Dietary fat is associated with physical health and is known to increase the risk of obesity, diabetes and cardiovascular diseases. However, it can also effect mental health and increase the risk of depression, finds a study published in Translational Psychiatry.
“When compared with patients of normal body weight, overweight and obese patients showed a substantially slower response to antidepressant treatment, less improvement in neuroendocrinology and cognitive processing, and less antidepressant-induced weight gain,” the researchers stated.
As part of the study, a preliminary study was performed mouse models to which the scientists fed a high-fat diet, containing up to 60 per cent of both saturated and unsaturated fats. The human brain needs certain fatty acids for effective functioning and these fatty acids are absorbed from the food that we intake. However, accumulation of fatty acids in the brain can lead to health problems.
The researchers analysed that how fatty acids accumulated in the brains of the mice eating the high-fat diet affected the mental health. The study also looked into the changes in the behaviour in case of depression.
It was found that mice experienced an inflow of Palmitic acid to a region of the brain known as the hypothalamus. Palmitic acid is a common saturated fatty acid that is present in many different foods such as oils and meat. The increase in Palmitic acid in the brain indicates high chances of depression because of the release of dopamine, which is responsible for regulating the emotions.
“This is the first time anyone has observed the direct effects a high-fat diet can have on the signalling areas of the brain related to depression. The research may begin to explain how and why obesity is linked with depression, and how we can potentially better treat patients with these conditions,” says lead researcher professor Baillie.
The researchers say that fatty foods are often used to comfort ourselves, however, in the long term, this is likely to affect one’s mood in a negative way.

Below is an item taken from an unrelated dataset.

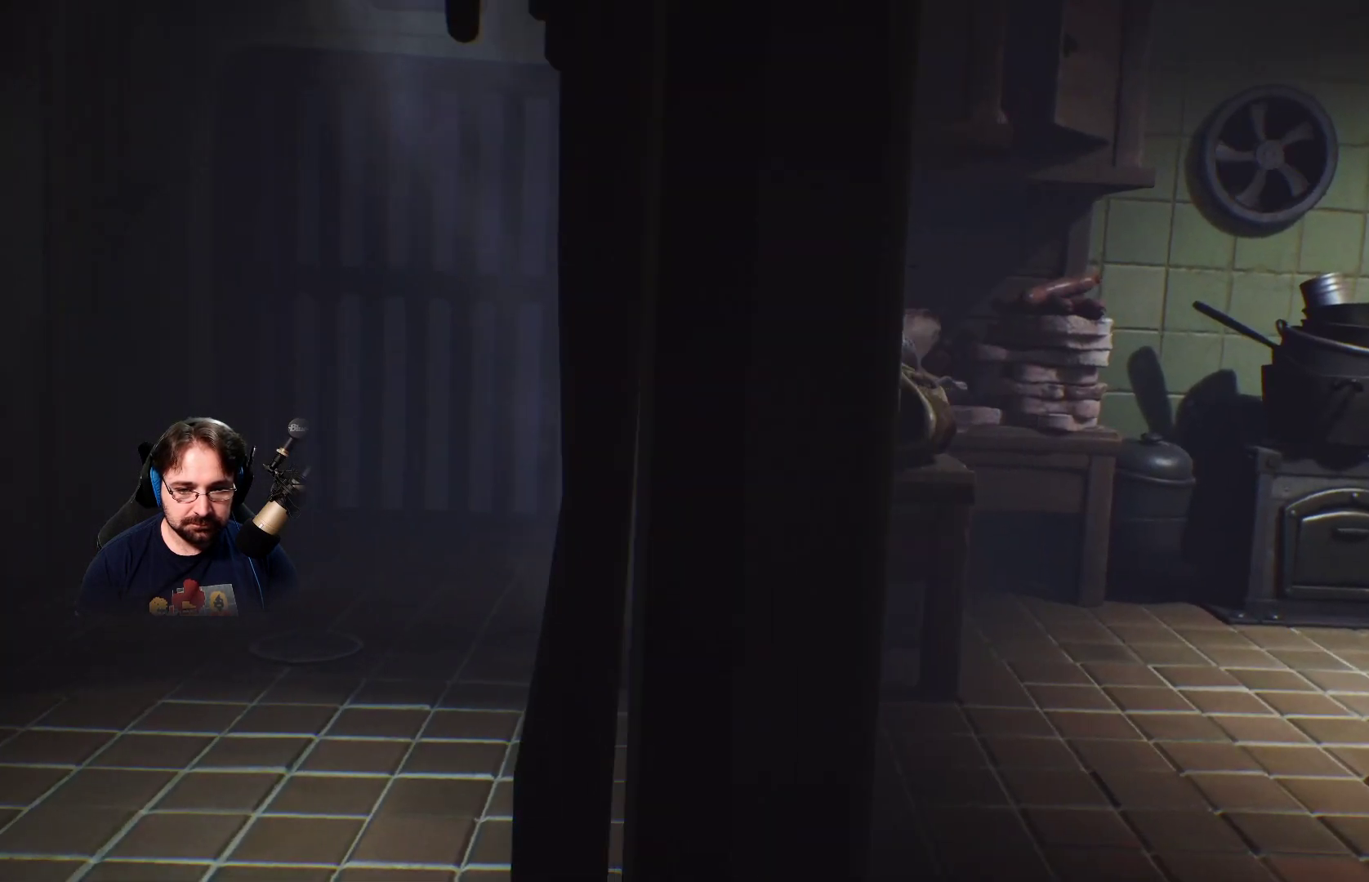
{"buttons": ["L2"], "left_stick": "right", "right_stick": "center", "events": []}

Research shows that obesity and depression have a bidirectional relationship. Being depressed makes an individual not indulge in physical activities and have dysfunctional eating patterns which can culminate into obesity in the long run when depression remains untreated. There is also ample research to show that obesity and depression do share same genetic variations. Either way, it’s ideal both of them are addressed so as to have a good physical and mental health,” says psychiatrist at SIMS hospital, Dr Vivian Kapil.